The author is 21 (which I find incredibly impressive) and is using a DE that was written when they were a baby.

It _is_ lightweight in that context. I also love the fact that XaoS knowledge is useful in the context of "real software" programming!

jasomill 2 days ago | parent [-]

As someone who remembers E making the rounds among the BSD and Linux users in my college dorm when it first came out, there's no way he's only 21 if he was a baby in the late '90s.

Ixander 2 days ago | parent | next [-]

From her "Short CV"

"Hello! I’m Kamila Szewczyk (iczelia). I am 21 years old. I’m an expert programmer and aspiring mathematician, primarily interested in compiler construction, data compression, esoteric languages, statistics and numerical algorithms. ... Currently I am a full-time student based in Germany." [1]

And the start of the post:

"The editor in chief of this blog was born in 2004. She uses the 1997 window manager, Enlightenment E16, daily."

[1] https://iczelia.net/cv/

edit: added the [1] at the end of the first quote

simonask 2 days ago | parent | prev [-]

The author's name is Kamilla. She was born in 2004 (according to the article).

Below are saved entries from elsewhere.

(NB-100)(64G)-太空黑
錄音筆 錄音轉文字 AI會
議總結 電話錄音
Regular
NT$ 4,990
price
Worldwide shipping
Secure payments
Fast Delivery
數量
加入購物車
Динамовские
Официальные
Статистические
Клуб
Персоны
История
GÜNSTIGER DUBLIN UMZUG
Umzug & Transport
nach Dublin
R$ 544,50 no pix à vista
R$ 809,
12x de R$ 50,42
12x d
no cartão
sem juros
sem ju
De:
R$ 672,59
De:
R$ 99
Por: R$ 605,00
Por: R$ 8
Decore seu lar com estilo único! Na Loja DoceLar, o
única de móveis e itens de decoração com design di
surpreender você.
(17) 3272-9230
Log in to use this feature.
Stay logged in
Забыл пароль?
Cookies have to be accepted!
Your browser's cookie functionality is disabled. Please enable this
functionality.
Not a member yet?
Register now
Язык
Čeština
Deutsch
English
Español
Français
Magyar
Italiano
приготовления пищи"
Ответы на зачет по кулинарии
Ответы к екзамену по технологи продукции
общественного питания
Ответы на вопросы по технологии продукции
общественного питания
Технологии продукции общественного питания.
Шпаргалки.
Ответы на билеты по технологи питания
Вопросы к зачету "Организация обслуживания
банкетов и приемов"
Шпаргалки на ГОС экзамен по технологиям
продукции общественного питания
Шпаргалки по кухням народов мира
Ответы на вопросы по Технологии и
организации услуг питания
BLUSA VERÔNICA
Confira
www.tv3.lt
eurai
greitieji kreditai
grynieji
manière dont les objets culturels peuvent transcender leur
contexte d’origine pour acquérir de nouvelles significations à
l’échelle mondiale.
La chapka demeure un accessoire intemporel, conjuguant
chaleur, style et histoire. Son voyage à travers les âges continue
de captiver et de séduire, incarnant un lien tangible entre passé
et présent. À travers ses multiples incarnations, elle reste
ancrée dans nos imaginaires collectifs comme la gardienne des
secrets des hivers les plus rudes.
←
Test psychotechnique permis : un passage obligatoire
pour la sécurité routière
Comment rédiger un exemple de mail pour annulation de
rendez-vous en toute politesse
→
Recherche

tangus 2 days ago | parent | prev | next [-]

I guess they wanted to keep working on their slides (at least for the moment) and not be forced to go debugging. Sadly, the hang was deterministic, so they didn't have another option.

kdhaskjdhadjk 2 days ago | parent | prev [-]

But it is light weight. Fabulously so. The "bling" just comes from the ability to write theme files to customize the appearance of window decorations and menus. IIRC it was a fork of fvwm from way back in the day, and similarities can still be seen in the config files. I use it on everything including old 32-bit systems, and it's snappy and responsive everywhere.

kelnos 2 days ago | parent [-]

GP means that 25 years ago, it was definitely not lightweight compared to many of the alternatives (GNOME and KDE being notable exceptions; I wouldn't have called them "light" back then either). Toady it's certainly light.

kdhaskjdhadjk 2 days ago | parent [-]

Enlightenment up to e16 always was light weight. There was eye candy that could be enabled like transparent/wobbly windows and whatnot, which could drag down a weak system, along with the ability to add high resolution wallpaper that took up a lot of memory, etc, but the core of the window manager doesn't have any kind of bloat or slowness. It was always configurable to be snappy and low resource. Just like fvwm.